A few days ago we were looking at the Dodge Viper-based Alfa Romeo TZ3 Stradale Zagato. It was intended as a celebration of Alfa’s centenary, but that wasn’t the only car to mark the occasion.
Bertone also produced a 100th birthday present for Alfa Romeo, but it trod a very different path. Despite Zagato’s rival Italian design house having a back-catalogue chock full of Alfa collaborations dating back to the 1950s, it instead looked to the future with the Pandion.
Taking its title from the scientific name for the osprey and also taking design inspiration from birds of prey, the Pandion was first shown to the world at the 2010 Geneva Motor Show. A process called ‘random form generation’ shaped much of the Pandion’s aesthetic, with the designers - led by then-Bertone design boss Michael Vernon Robinson - inputting “algorithms from nature” into a computer.

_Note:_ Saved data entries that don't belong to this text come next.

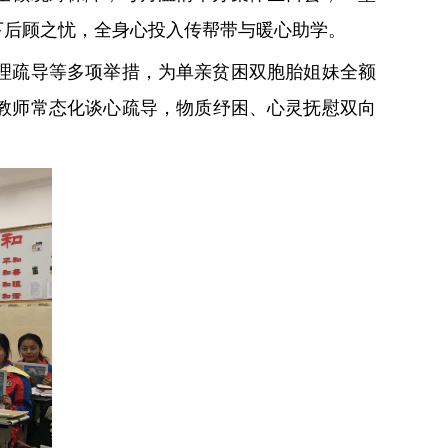
下后顾之忧，全身心投入传帮带与暖心助学。
理疏导等多项举措，为单亲贫困双胞胎姐妹全额
教师常态化谈心疏导，物质纾困、心灵抚慰双向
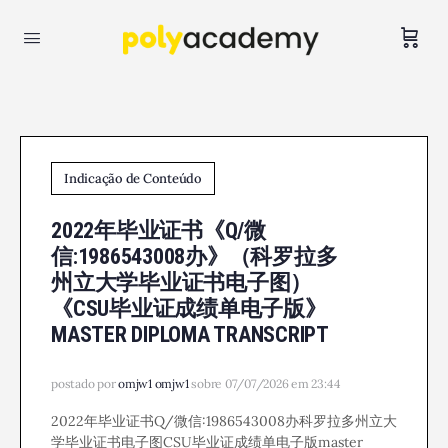
Indicação de Conteúdo
2022年毕业证书《Q/微
信:1986543008办》（科罗拉多
州立大学毕业证书电子图）
《CSU毕业证成绩单电子版》
MASTER DIPLOMA TRANSCRIPT
postado por
omjw1 omjw1
sobre 07/07/2026 em 23:44
2022年毕业证书Q/微信:1986543008办科罗拉多州立大
学毕业证书电子图CSU毕业证成绩单电子版master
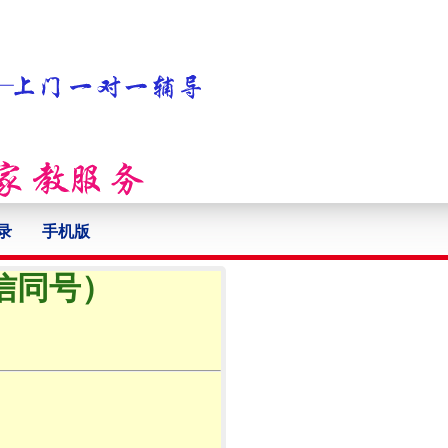
录
手机版
微信同号）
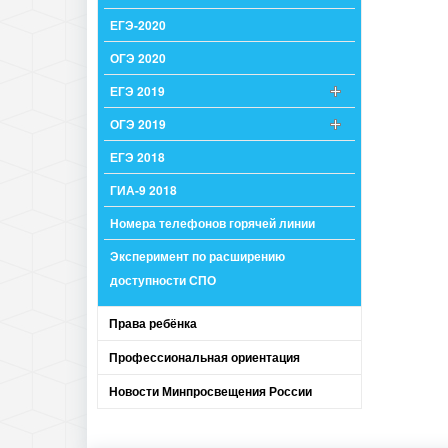
ЕГЭ-2020
ОГЭ 2020
ЕГЭ 2019
ОГЭ 2019
ЕГЭ 2018
ГИА-9 2018
Номера телефонов горячей линии
Эксперимент по расширению
доступности СПО
Права ребёнка
Профессиональная ориентация
Новости Минпросвещения России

Out the other end came randomly-generated, more organic structures than something a human designer might come up with. From the gloss white latticework that flowed through the car’s internal ‘spine’ to the festooning of crisscrossing blades in the back, the Pandion was awash with strange and brilliant details.

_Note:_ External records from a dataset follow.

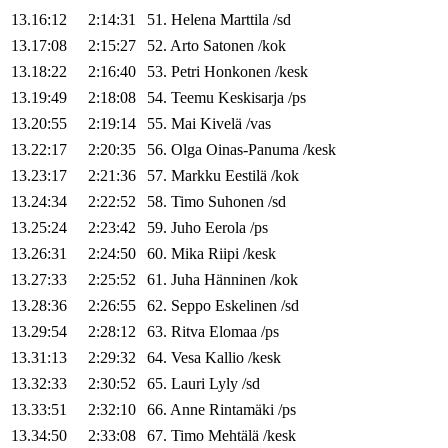
13.16:12
2:14:31
51
.
Helena
Marttila
/
sd
13.17:08
2:15:27
52
.
Arto
Satonen
/
kok
13.18:22
2:16:40
53
.
Petri
Honkonen
/
kesk
13.19:49
2:18:08
54
.
Teemu
Keskisarja
/
ps
13.20:55
2:19:14
55
.
Mai
Kivelä
/
vas
13.22:17
2:20:35
56
.
Olga
Oinas-Panuma
/
kesk
13.23:17
2:21:36
57
.
Markku
Eestilä
/
kok
13.24:34
2:22:52
58
.
Timo
Suhonen
/
sd
13.25:24
2:23:42
59
.
Juho
Eerola
/
ps
13.26:31
2:24:50
60
.
Mika
Riipi
/
kesk
13.27:33
2:25:52
61
.
Juha
Hänninen
/
kok
13.28:36
2:26:55
62
.
Seppo
Eskelinen
/
sd
13.29:54
2:28:12
63
.
Ritva
Elomaa
/
ps
13.31:13
2:29:32
64
.
Vesa
Kallio
/
kesk
13.32:33
2:30:52
65
.
Lauri
Lyly
/
sd
13.33:51
2:32:10
66
.
Anne
Rintamäki
/
ps
13.34:50
2:33:08
67
.
Timo
Mehtälä
/
kesk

And yet, all of that stuff played second fiddle to one particular detail: the doors. Hinging at the rear of the car and stretching all the way along its length - front wings and all - the doors opened at a 90 degree angle and stretched 3.6 metres in the air. It’s not a car for your average multi-storey, in other words.
Under the skin, it was more a Maserati as opposed to an Alfa Romeo, using the Gran Turismo-related 8C Competizione as a starting point. The wheelbase grew slightly, and it was lower (with the doors closed, at least), longer and wider over all.
The 8C’s Ferrari-built F136 wet-sumped, crossplane-crank V8 was retained, sending 444bhp to the rear wheels. With a whole load of carbonfibre used in its construction and no need to worry about road legality, the Pandion ended up being a lot lighter than the 8C, with a kerb weight of 1258kg, making for decent performance (by 2020 standards) considering the ‘modest’ output. 0-62mph happened in just under four seconds, and its top speed was around 200mph.
These aren’t theoretical figures, either. The concept was fully functional, and actually passed into private ownership. It most recently changed hands at an auction in Milan in 2018 for €570,000.
Away from the Pandion’s futurism and back to reality, the time that followed its reveal wasn’t the rosiest for Alfa Romeo. The 8C halo car departed in 2010 along with the overweight but alluring Brera, and the 159 followed a year after. The firm’s line-up consisted only the not-terribly-good Giulietta and the really-not-terribly-good MiTo for some time before Alfa baffled the world with the gorgeous but dynamically flawed carbon-tubbed 4C.
Just when things looked to be getting back on track with the Giulia, the Stelvio, plus talk of all-new versions of the GTV and 8C, FCA decided to massively scale-back Alfa’s rebirth by ditching the latter two vehicles. Just a few months later, our disappointment was eased by the reveal of the utterly bonkers 533bhp Giulia GTAm, the Italian brand’s self-gifted 110th birthday present.
That’s the way of Alfa Romeo, isn’t it? It wouldn’t be the company we know and love without it ricocheting between triumph and disaster. From the high points of concepts like the Pandion to the lows of sub-par hatchbacks and back to the highs again with the Giulia Quadrifoglio or GTAm, the Alfa Romeo story will never, ever be boring.